5 Steps to Transform Your Promo Business (by Thinking Like an Ad Agency)

We are all creatures of habit, which is why we routinely fall into, well, routines. As humans, we embrace the known for all manner of reasons: comfort, familiarity, laziness and countless others. Because this is part of our overall condition, it permeates every aspect of our lives—including how we approach clients.

Think about it—we use the same introductory phrases, roll out tired case histories to prove our creativity, and pounce on anticipated questions with the subtlety of a college freshman swiping through Tinder. Occasionally, when there’s a significant opportunity, we will freshen up the way we tackle clients. However, if there’s a shred of honesty, the truth is that approaching clients differently than that of our competition is the exception, not the rule.

Before I go much further, let me be clear that I’m not advocating running a business like an updated version of Sterling, Cooper, Draper, Pryce from the marvelous show “Mad Men.” While wearing snappy suits, chain-smoking three packs of cigarettes a day, and having a stocked bar in every office on the 54th floor of Manhattan skyscraper would be quite the experience, it’s far more conducive to dramatic television than building a business. However, there are methods that ad agencies use to realize the highest return on client investment that can be applied to any business.

In the promotional products industry, distributors spend far too much time simply putting logos on merchandise and calling themselves marketers. This is an enormous problem—one that the supply chain stresses are only serving to exacerbate. However, instead of blaming lack of inventory, the competition, or other outside issues that lead to less-than-optimal sales results, leverage the following five steps—in order—to create magic for your clients:

1. Define One Specific Purpose — simply put, the client objective must be something the effective use of promotional merchandise can achieve. In other words, if the client doesn’t have the budget necessary to use the proper promotional vehicle to achieve their goal, then what you’re offering isn’t the solution. Work with your client to clearly and precisely define a goal that can be both measured and achieved. An example might be, “increase retention rates by 20% by the end of 2022 through the creation of an employee recognition program” or “increase inbound leads by 15% by June 30, 2022, using targeted promotional marketing to new audiences.”

2. Define the Audience — this is a critical step that can neither be overlooked nor bungled. Communicate with your client to delineate their ideal customer into an understandable description. Then, break that narrative into consumable categories that will guide you to the best merchandise vehicle for the message and, even further, the time and manner to distribute the promotional products to ensure it is as impactful as possible.

3. Exemplify the Client’s Brand Voice — many companies misunderstand what construes a brand voice: it is not a color, logo, font, design style or tagline. The brand voice—the identity of a brand—is the story. In other words, it’s not what the client does or how they do it. It’s the why they do what they do. This is the most challenging step as clients are generally far more comfortable explaining their what and how. Work with the client to ensure you’re presenting their why to their audience. Remember, if their audience doesn’t know why your client does something better than their competition, they will never believe they can or will.

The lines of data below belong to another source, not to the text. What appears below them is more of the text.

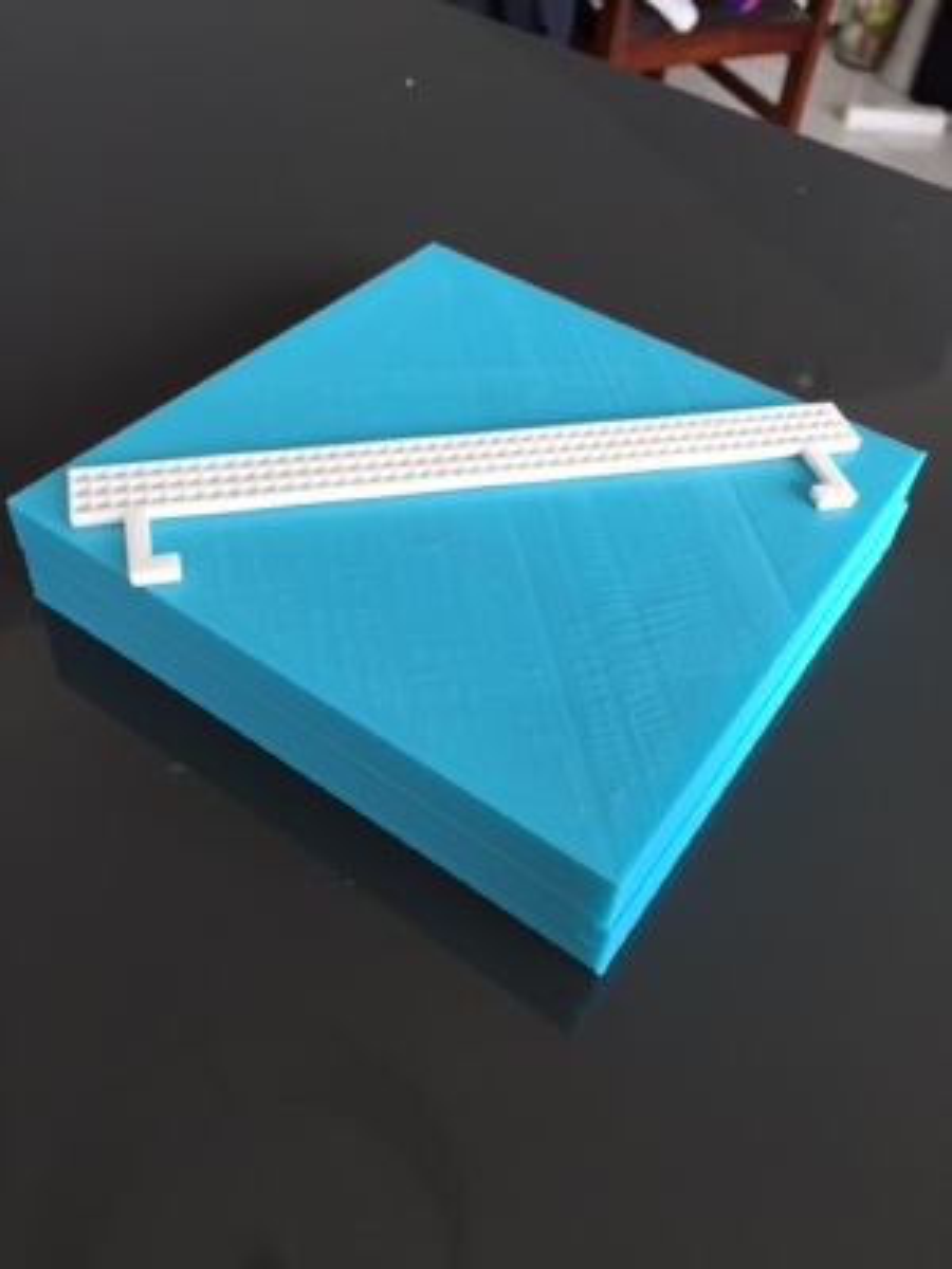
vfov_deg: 61.7
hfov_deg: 48.2
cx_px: 476
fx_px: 1063
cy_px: 634
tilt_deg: -45.2
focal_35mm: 29
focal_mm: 4.15
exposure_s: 1/50
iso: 32
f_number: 2.2
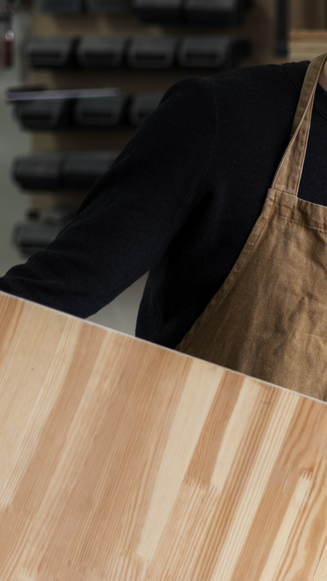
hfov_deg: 9.8
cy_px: 286
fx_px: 1880
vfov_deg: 17.6
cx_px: 388
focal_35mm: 122
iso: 160
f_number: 1.8
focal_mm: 50
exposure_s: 1/200
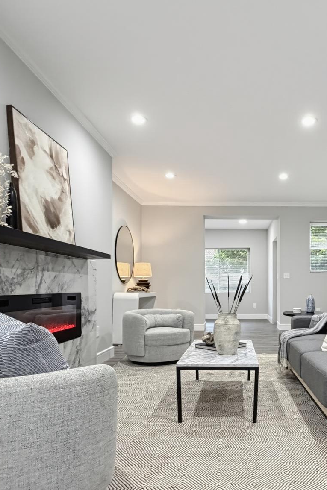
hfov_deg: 47.6
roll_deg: +0.1
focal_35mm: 26
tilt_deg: -0.5
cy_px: 293
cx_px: 247
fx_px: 354
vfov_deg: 68.7
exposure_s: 1/60
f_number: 2.2
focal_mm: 2.2
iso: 250
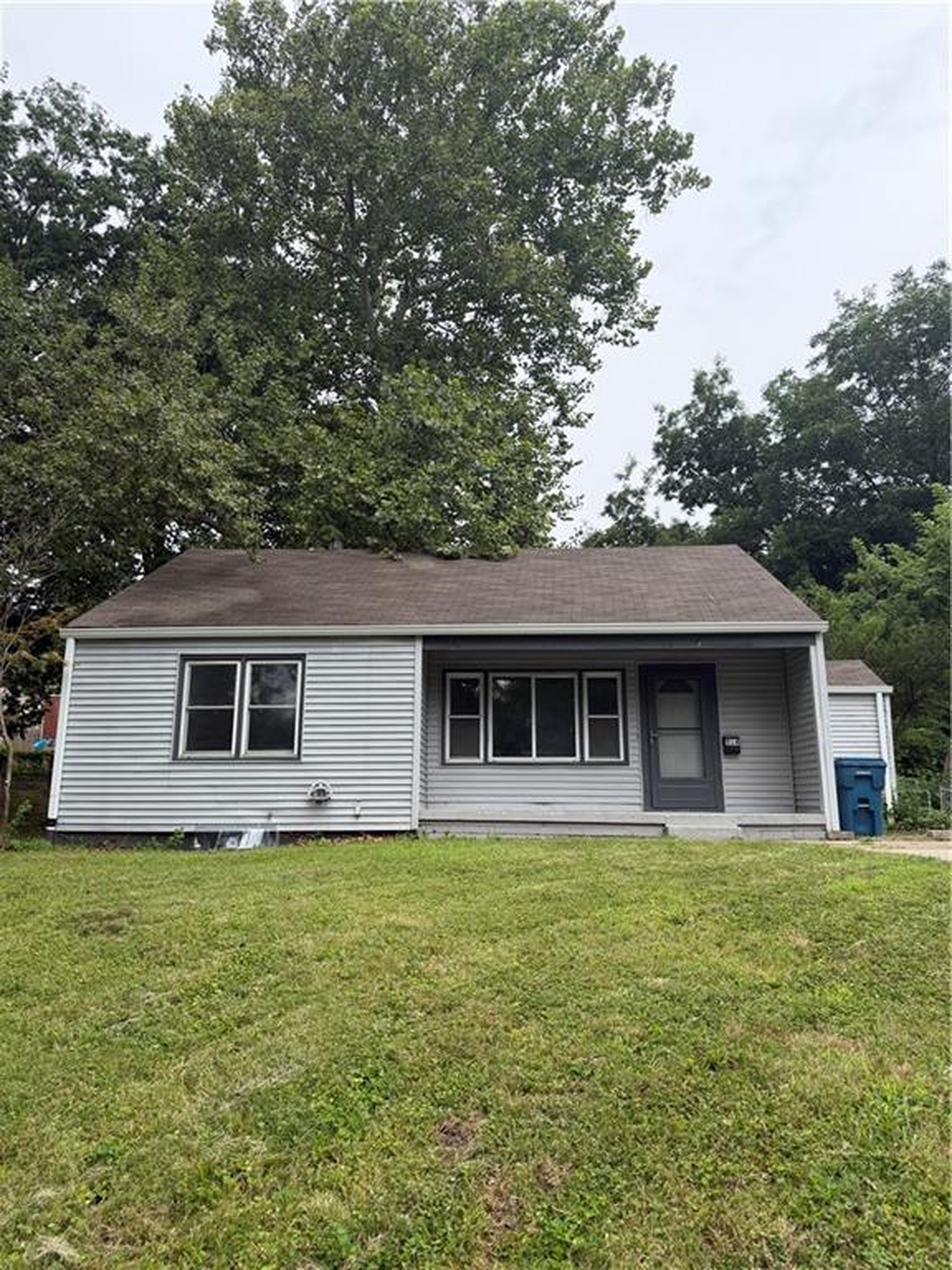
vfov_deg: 71.6
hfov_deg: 56.8
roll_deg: +0.0
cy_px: 635
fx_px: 880
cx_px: 476
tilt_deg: +12.0
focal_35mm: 24
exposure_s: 1/2703
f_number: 1.78
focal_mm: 6.76
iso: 100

4. Develop the Plan — this is where the proverbial rubber meets the road. You know the goal, who the target is, and how to communicate the “why” of the client. Now it’s time to showcase your creativity to bring the audience and client’s voice together. This is where most have great temptation to do what they’ve always done. Instead of showing the same merchandise solution you’ve always offered, take time to truly think about the type of products that will not only connect with the audience but will move them to the desired action of accomplishing the specific purpose. Don’t let fear stop you from being creative.

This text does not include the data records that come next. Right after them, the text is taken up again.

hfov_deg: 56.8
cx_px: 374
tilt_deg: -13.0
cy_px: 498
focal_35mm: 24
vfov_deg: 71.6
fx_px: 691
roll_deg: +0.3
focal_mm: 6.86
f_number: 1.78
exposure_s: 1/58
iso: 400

5. Execute — spoiler alert: this is where most of your competitors will start, and that’s both an enormous problem for them and an incredible advantage for you. Now that you’ve arrived here by following the first four steps in order, you’ll find that you will have many more ideas, and it will be much easier to get them approved by the client. The purpose, audience, brand voice and plan will reinforce the validity of the creative and how best to execute the delivery of the merchandise.

Thinking like an ad agency doesn’t have to be something reserved for the likes of Roger Sterling and Don Draper. This five-step approach is not only manageable; it’s logical. Think of these as stepping stones of the brand river you need to cross: Each must be placed at the proper time and in the correct place in order for you to stay dry during your crossing.

By employing the ad agency approach, a business can transform into a creative powerhouse that creates long-term client loyalty by doing work that matters.